Entry Type: Case Study

State/Territory Submitted on the Behalf of: Pennsylvania

States/Territories Involved: Pennsylvania

Funding Source: CDC, NACDD

CDC Funding:


CDC Funding (Specified):

Other CDC Funding

Other Federal Funding:


Domain Addressed:

Environmental Approaches

Public Health Issue:

The Commonwealth of Pennsylvania’s health statistics office estimates that healthcare professionals have diagnosed 30% of Pennsylvanians and more than 1 in 4 Philadelphians with arthritis.1 Arthritis and other musculoskeletal conditions have a broad and lasting impact including physical limitations and poor mental health. Arthritis also has a significant financial impact on both the individual and their employer.
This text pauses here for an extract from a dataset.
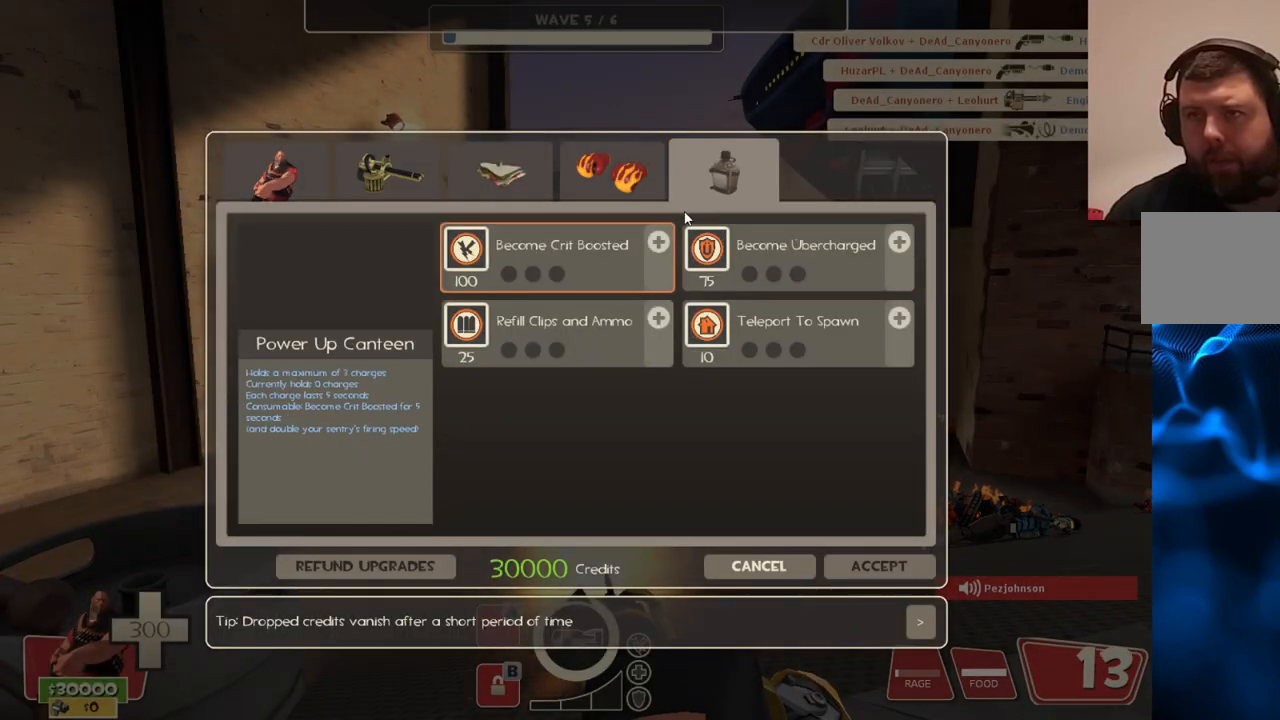
{"dt_ms": 500, "buttons": ["L2", "R2"], "left_stick": "center", "right_stick": "center", "events": [[17, "right_stick", "down"], [133, "right_stick", "center"], [300, "R2", "down"], [367, "right_stick", "down"], [383, "R2", "up"], [433, "right_stick", "center"], [483, "R2", "down"]]}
Osteoarthritis causes higher direct medical and indirect costs for employers. A study using large self-insured employers’ data to identify incidental damages, including short-term disability, workers’ compensation, on-the-job productivity, and absenteeism demonstrated that the resulting mean total care costs for people with osteoarthritis is $17,751 annually compared to $5,057 for those without arthritis.2 Further, the United States Bone and Joint Initiative details employees with musculoskeletal conditions reported losing an average of 14.3 workdays in the last year.3

Treating arthritis can be expensive. Osteoarthritis was the costliest condition in “The 20 most expensive conditions billed to private insurance, 2013.”4 Data from the same source shows it was the second most expensive condition treated in the hospital, costing more than $8 billion annually. However, increased physical activity, medication adherence, participation in self-management education, and living in community environments conducive to safe and active mobility can help mitigate the economic effects while improving quality of life.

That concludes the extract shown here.